Chicago — Chicago police and US Postal Service inspectors are investigating a suspected identity theft mill found inside a Loop hotel room on Monday evening, according to a law enforcement source.
Police initially responded to the Virgin Hotel, 203 North Wabash, around 8:25 p.m. after the hotel asked to remove two men from a room on the 18th floor, according to CPD records.
No people were in the room when Chicago police arrived, according to a CPD media statement, but a lot of other stuff was.
Police found checks, money orders, stacks of mail, computers, piles of fake identification cards, stolen ID cards, DNA tests, and key-cutting equipment, a CPD report said.
The discovery is the latest hit to the postal service, which has been targeted by armed robbers and mail thieves who feed a massive identity theft and check fraud network.
“Checks, credit cards, PPP loans, and identity theft are the new hustle in urban America,” a law enforcement source told CWB Chicago last month.
“Never put anything into the postal system unless you are comfortable with it landing in the hands of criminals instead of at its intended destination,” advised another investigative source.
The mail theft problem has become so widespread that the US Postal Service has advised people not to put mail into its once-ubiquitous blue mailboxes after the last collection time.

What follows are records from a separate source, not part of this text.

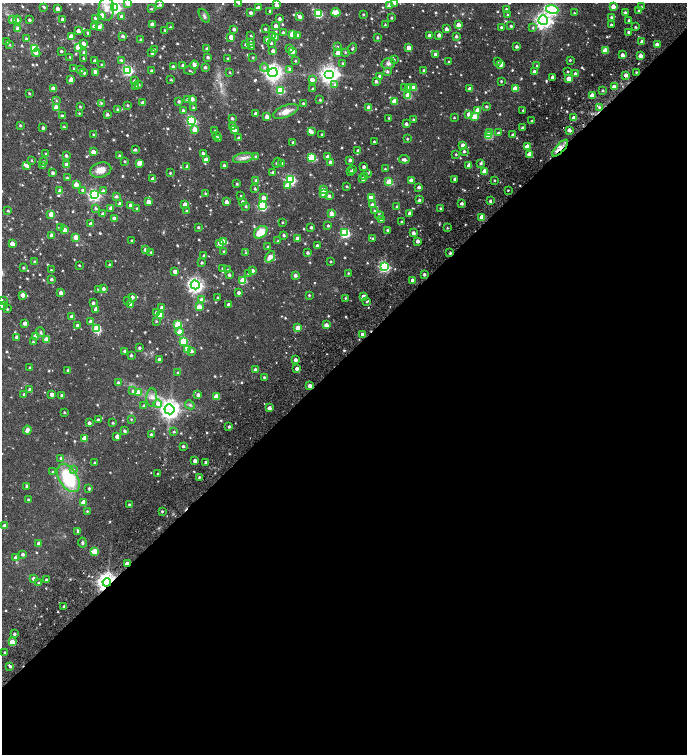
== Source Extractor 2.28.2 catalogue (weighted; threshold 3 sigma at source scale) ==
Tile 15 of 4 x 4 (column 3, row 4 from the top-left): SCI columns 3139-4507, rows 181-1684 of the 6336 x 6368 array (HDU 1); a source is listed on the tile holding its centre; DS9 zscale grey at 2 x 2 block average (1 PNG px = mean of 2 x 2 image px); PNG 689 x 756 px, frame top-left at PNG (2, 3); each listed source drawn as its Kron ellipse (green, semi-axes under 4 px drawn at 4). Shown black and unused: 53% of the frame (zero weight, under 4 of 7 exposures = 11% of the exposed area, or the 3 px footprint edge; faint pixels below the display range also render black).
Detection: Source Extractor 2.28.2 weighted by HDU 2 'WHT'; one run over the whole footprint, this tile lists its part. Background 0.0182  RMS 0.0058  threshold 0.0236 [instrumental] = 3 sigma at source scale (4.09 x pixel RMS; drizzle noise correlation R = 1.36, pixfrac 0.8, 0.0396/0.0396 arcsec/px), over >= 5 px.
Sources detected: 737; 1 too faint to see at this stretch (2 x 2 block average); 3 cosmic-ray / hot-pixel residue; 1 long thin detection or spike segment (spike, bleed or trail) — neither listed nor drawn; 3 coinciding with a brighter row at this scale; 10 inside a brighter listed object's ellipse — not listed separately; of the other 719, all 500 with FLUX_AUTO >= 1.05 (the completeness limit of this list) listed and drawn (219 fainter detections not listed), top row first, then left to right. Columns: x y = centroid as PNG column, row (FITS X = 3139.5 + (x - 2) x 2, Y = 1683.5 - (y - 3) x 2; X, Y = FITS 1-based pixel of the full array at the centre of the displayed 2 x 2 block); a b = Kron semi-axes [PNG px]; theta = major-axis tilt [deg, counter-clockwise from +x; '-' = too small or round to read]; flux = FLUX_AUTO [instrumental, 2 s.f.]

Mail thieves might score a valuable package or an envelope containing a birthday gift card from someone’s grandma once in a while. But experts say the real value comes from identity theft and check fraud mills, which use information from stolen mail to steal people’s identities and checks.
Some crews specialize in altering and depositing checks, sometimes multiplying the face value of the note by many times its original amount.
A source said those teams often operate with the assistance of marginalized people who open checking accounts they do not need.
“The stolen $40 utility payment is changed to $4,000. The halfwit withdraws the money, and the account crashes,” the source explained.
The source said they believe the postal service’s problems are even more significant and widespread than the agency is letting on.
“They’re reluctant to tell the truth to keep consumers buying stamps and keep citizens from using other means of delivery” like UPS or FedEx.